21. Ping of Death Attack
To set this raid in motion, cybercrooks poison a victim network with unconventional ping packets whose size significantly exceeds the maximum allowed value (64 bytes). This inconsistency causes the computer system to allocate too many resources for reassembling the rogue packets. In the aftermath of this, the system may encounter a buffer overflow or even crash.
This attack stands out from the crowd because it requires very low bandwidth and can be fulfilled using just one computer. It works by initiating multiple concurrent connections to a web server and keeping them open for a long period of time. The attacker sends partial requests and complements them with HTTP headers once a while to make sure they don’t reach a completion stage. As a result, the server’s capability to maintain simultaneous connections is drained and it can no longer process connections from legitimate clients.
23. Low Orbit Ion Cannon (LOIC)
Originally designed as a network stress testing tool, LOIC can be weaponized in real-world DDoS attacks. Coded in C#, this open-source software deluges a server with a large number of packets (UPD, TCP, or HTTP) in an attempt to disrupt a target’s operation. This onslaught is usually backed by a botnet consisting of thousands of machines and coordinated by a single user.
24. High Orbit Ion Cannon (HOIC)
HOIC is a publicly accessible application that superseded the above-mentioned LOIC program and has a much bigger disruptive potential than its precursor.
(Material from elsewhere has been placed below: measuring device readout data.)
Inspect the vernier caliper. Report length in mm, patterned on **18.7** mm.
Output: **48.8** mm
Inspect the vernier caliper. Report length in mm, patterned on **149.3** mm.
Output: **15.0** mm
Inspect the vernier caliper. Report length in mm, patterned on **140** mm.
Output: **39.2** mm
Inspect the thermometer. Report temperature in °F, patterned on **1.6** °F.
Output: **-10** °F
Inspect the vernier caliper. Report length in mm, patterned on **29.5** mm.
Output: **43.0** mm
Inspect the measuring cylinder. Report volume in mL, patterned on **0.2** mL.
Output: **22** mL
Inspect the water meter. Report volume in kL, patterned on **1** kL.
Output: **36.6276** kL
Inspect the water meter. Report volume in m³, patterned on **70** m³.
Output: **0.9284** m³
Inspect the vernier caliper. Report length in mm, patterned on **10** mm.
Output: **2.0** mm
It can be used to submit a plethora of GET and HTTP POST requests to a server concurrently, which ends up knocking a target website offline. HOIC can affect up to 256 different domains at the same time.
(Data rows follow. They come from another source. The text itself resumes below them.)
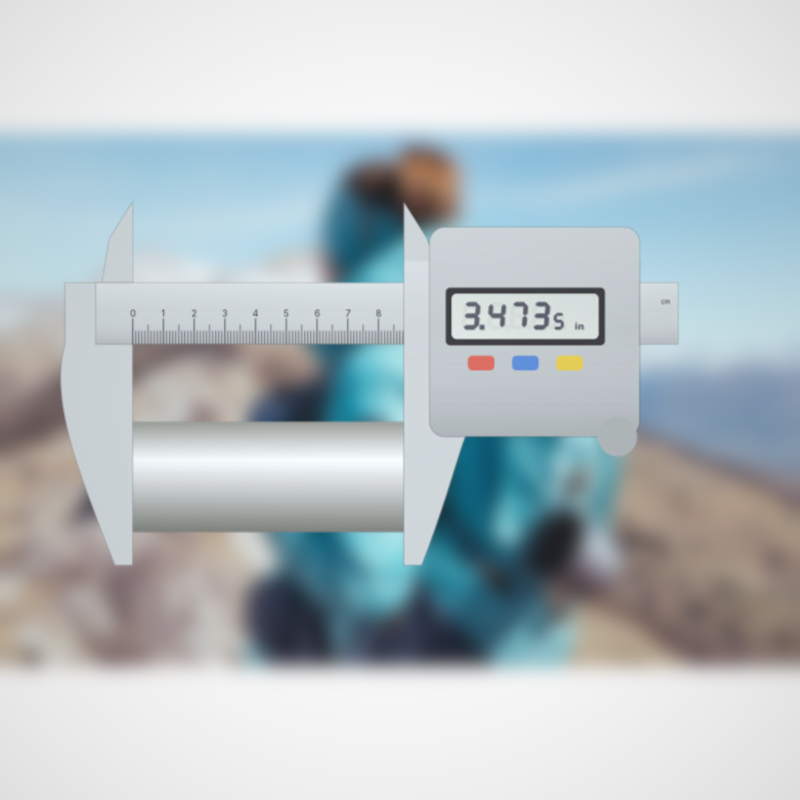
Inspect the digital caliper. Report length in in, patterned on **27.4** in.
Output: **3.4735** in
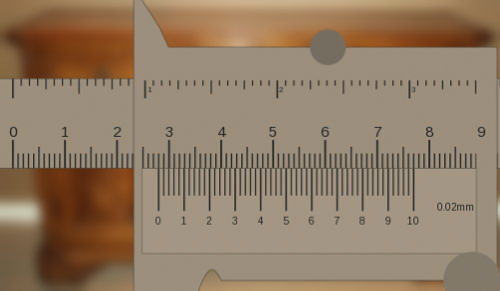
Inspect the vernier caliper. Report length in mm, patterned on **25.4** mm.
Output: **28.0** mm
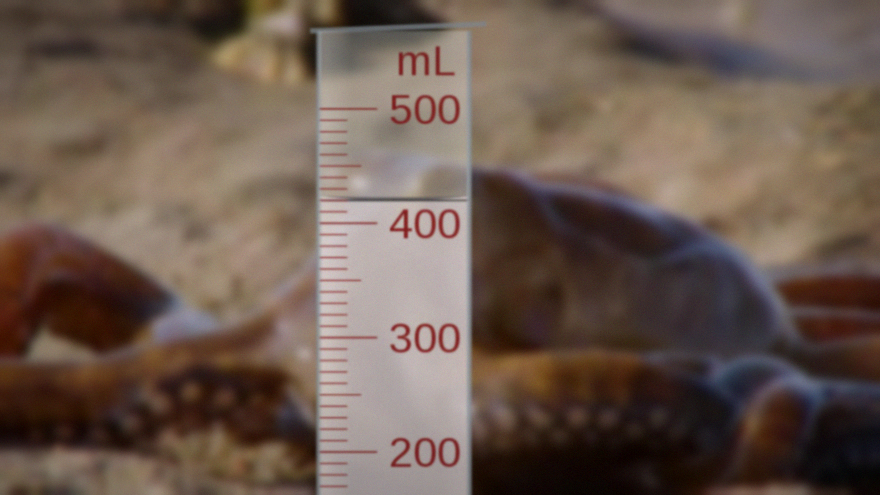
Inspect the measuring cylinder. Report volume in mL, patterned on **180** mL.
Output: **420** mL
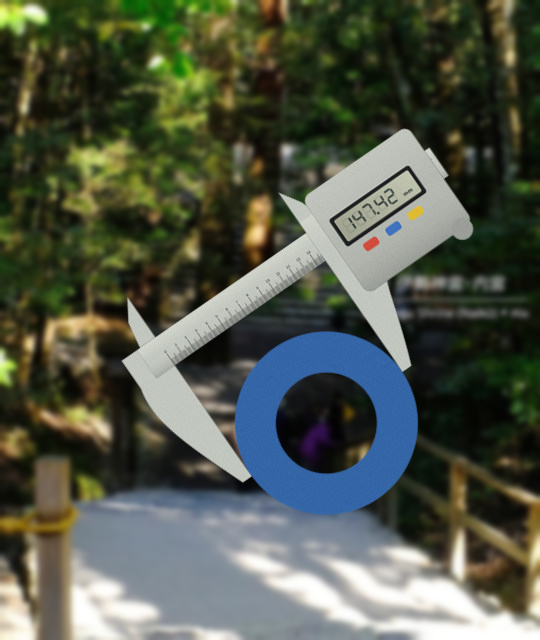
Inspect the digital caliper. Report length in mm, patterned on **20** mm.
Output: **147.42** mm
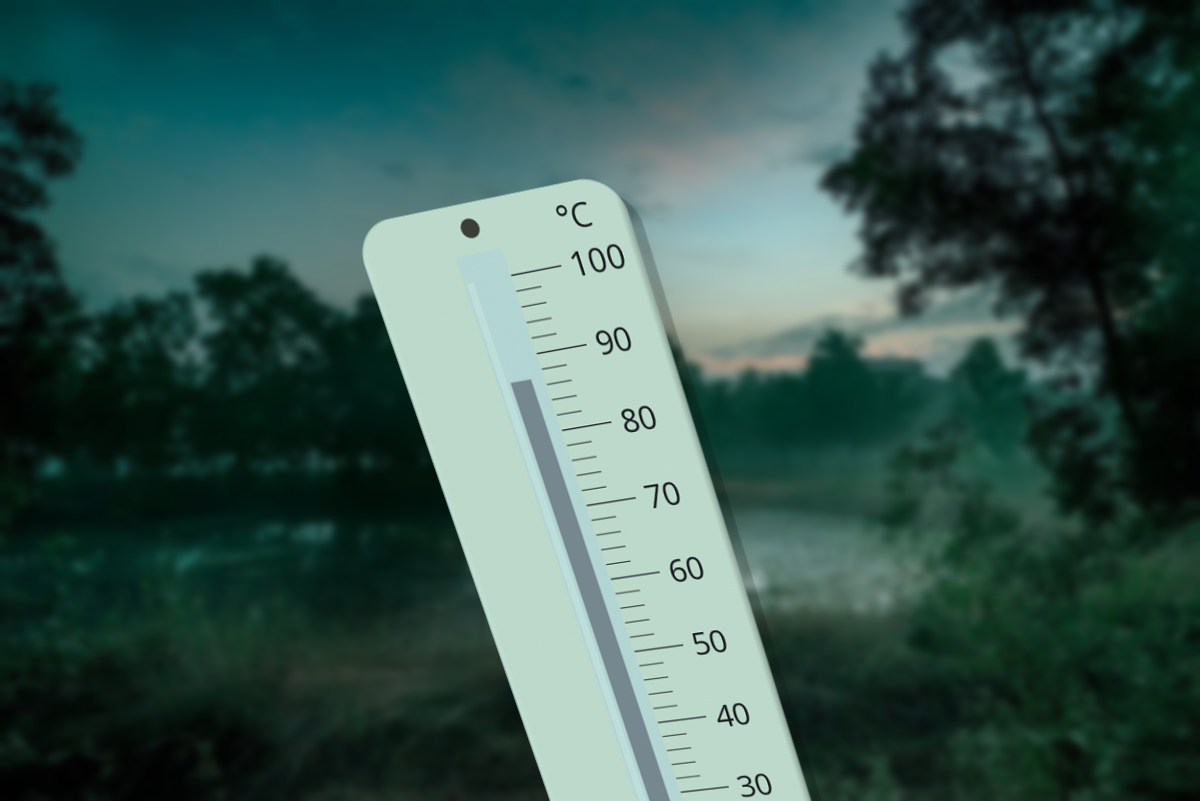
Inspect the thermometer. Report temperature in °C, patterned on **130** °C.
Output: **87** °C
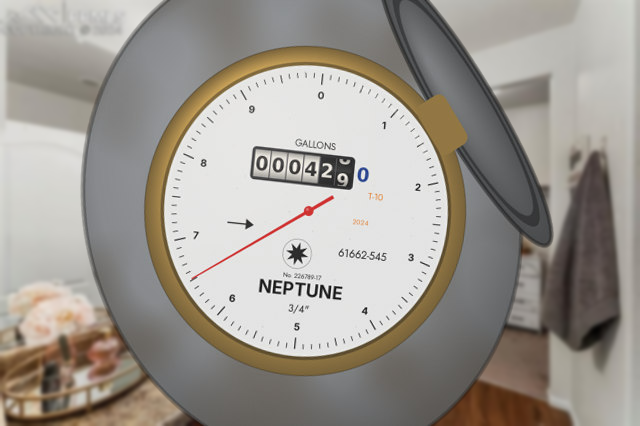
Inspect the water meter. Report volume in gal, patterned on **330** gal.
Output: **4286.5** gal
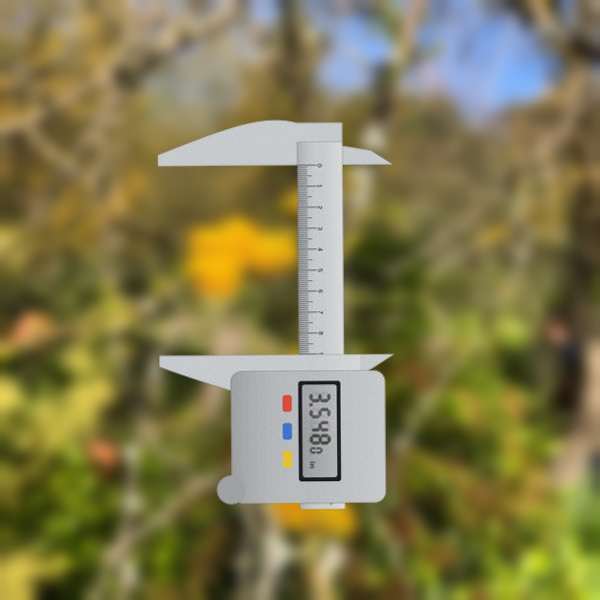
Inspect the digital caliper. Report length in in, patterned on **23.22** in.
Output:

ReDoS stands for “regular expression denial-of-service.” Its goal is to overburden a program’s regular expression implementation with instances of highly complex string search patterns. A malicious actor can trigger a regular expression processing scenario whose algorithmic complexity causes the target system to waste superfluous resources and slow down or crash.
26. Zero-Day DDoS
This term denotes an attack that takes advantage of uncatalogued vulnerabilities in a web server or computer network. Unfortunately, such flaws are surfacing off and on, making the prevention a more challenging task.
A Serious Threat
Although distributed denial-of-service is an old school attack vector, it continues to be a serious threat to organizations. The monthly number of such attacks exceeds 400,000. To top it off, cybercriminals keep adding new DDoS mechanisms to their repertoire and security providers aren’t always prepared to tackle them. Another unnerving thing is that some techniques, including Low and High Orbit Ion Cannon, are open source and can be leveraged by wannabe criminals who lack tech skills. Such an attack may get out of hand and go way beyond the intended damage.
To prevent DDoS attacks and minimize the impact, businesses should learn to proactively identify the red flags; have an appropriate response plan in place; make sure their security posture has no single point of failure, and continuously work on strengthening the network architecture.